The street remained important over the following centuries, and in the 17th century, the Talbot Inn was established, one of the main inns in the city.  In the 18th- and 19th-centuries, parts of the street were rebuilt, and buildings around the front of York Minster were demolished, to open up access to it.  Despite this, numerous Mediaeval buildings survive, all in commercial use.

Layout and architecture

High Petergate starts at Bootham Bar on the York city walls, where Bootham terminates, and it runs south-east. Immediately beside the walls is the grade-II listed building at 2–2A High Petergate, built around 1840 and today occupied by The Fat Badger inn. The Hole-in-the-Wall snickelway (also known as Little Peculiar Lane), the shortest official snickelway in the city, leads off its north-east side.  At the front of York Minster, it opens up to form a major junction with Duncombe Place, Precentor's Court and Minster Yard, with access also to Dean's Park.  The next junction is with Stonegate and Minster Gates, past which the street continues as Low Petergate.  Grape Lane leads off the south-west side, as does the snickelway Lund's Court, while another snickelway, Hornpot Lane, leads off the north-east side.  The street ends at King's Square, where it meets Church Street and Goodramgate.  Until the creation of King's Square, in the 18th century, it was considered to continue slightly further, to a junction with St Andrewgate, Colliergate and King's Court.
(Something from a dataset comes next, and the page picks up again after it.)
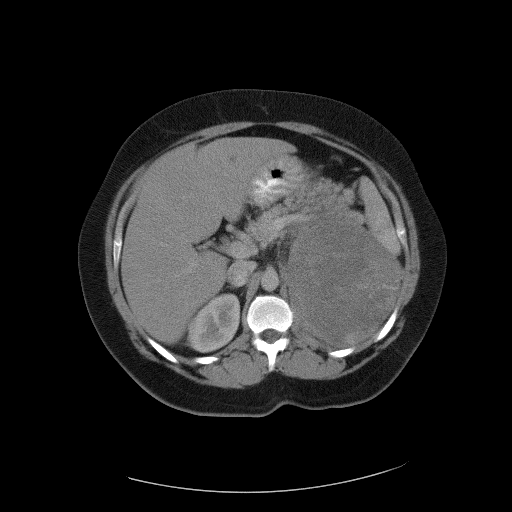
Contrast-enhanced abdominal CT, one axial slice. Slice 68 of 90 in the series (ordered by position). Reconstruction kernel FC01. 120 kVp. Intravenous contrast given. Soft-tissue window (W 400 / L 40 HU). 5 mm slice thickness. 512 × 512 image matrix. Female patient, age 55 years. From the clinical record (not read from this slice): diagnosis: adrenocortical carcinoma; tumour side: left adrenal; tumour size at pathology: 22 cm; Ki-67 index: 10 %; stage (as recorded): 3.
Structures marked on this image (semi-automatically segmented with operator editing):
- mass: bounding box <290,216,399,345> (left, top, right, bottom; pixels)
On High Petergate, notable buildings on the north-east side include 4 High Petergate, built in 1782 and possibly designed by Peter Atkinson; 8 High Petergate, with a 14th-century roof truss; the Hole in the Wall pub, mostly 18th-century but with some earlier timber framing; 12–18 High Petergate, an early-20th century range built in imitation of an earlier building which stood on the site; 24–36 High Petergate, facing the Minster, built in 1838 but incorporating parts of a Georgian building; and St Michael-le-Belfrey church.  On the south-west side lie 3 High Petergate, mostly early 18th-century but with some earlier timber framing; 5 High Petergate, with 16th-century origins; the 16th-century 7 High Petergate; the 17th-century Eagle & Child pub; the large 18th-century Petergate House; and the 17th-century 17–19 High Petergate.  Beyond Duncombe Place are the grade I listed 23 High Petergate; 25–29 High Petergate, built in the 1700s; 31 High Petergate, with 15th-century origins; and the timber-framed 33–35 High Petergate.
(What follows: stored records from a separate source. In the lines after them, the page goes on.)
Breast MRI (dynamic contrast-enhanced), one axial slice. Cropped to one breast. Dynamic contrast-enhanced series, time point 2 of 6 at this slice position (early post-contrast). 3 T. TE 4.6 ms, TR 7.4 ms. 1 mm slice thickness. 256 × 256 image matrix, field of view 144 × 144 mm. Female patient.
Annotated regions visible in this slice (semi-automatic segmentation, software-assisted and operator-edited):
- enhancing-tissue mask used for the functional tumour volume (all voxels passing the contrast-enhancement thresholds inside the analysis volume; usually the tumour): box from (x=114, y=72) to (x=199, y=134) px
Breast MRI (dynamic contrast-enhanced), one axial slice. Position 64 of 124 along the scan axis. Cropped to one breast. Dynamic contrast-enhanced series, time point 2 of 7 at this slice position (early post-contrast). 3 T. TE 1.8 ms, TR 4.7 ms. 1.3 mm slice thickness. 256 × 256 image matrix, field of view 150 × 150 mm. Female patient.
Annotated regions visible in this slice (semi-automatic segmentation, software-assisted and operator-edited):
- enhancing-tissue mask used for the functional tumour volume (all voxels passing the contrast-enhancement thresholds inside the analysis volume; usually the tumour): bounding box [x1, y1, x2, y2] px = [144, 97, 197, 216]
The street numbering continues in Low Petergate, and on the north-east side lie 48–50 Low Petergate, with some Mediaeval stonework in the basement; the 18th-century Adams House; 56–60 Low Petergate, built by John Stockdale in about 1500; the former York College for Girls; 64 and 66 Low Petergate, incorporating part of the former Talbot Inn, and with 15th-century origins; the 15th-century 76 Low Petergate; and 17th-century 78 Low Petergate.  On the south-west side are 41 and 43 Low Petergate, built in the 16th-century; 49 and 51 Low Petergate, with Mediaeval origins; 55 and 57 Low Petergate, both 17th-century; the 14th-century 67 Low Petergate; and then a timber-framed row, seven of which have their gable ends facing the street: 17th-century 71 Low Petergate, 16th-century 73, 75 and 77 Low Petergate, 14th-century 79 Low Petergate, 15th-century 81 Low Petergate, and 83 Low Petergate, built about 1600. 87 Low Petergate has 14th-century origins; 89 Low Petergate is 17th-century; and 91–93 Low Petergate has some 17th-century material.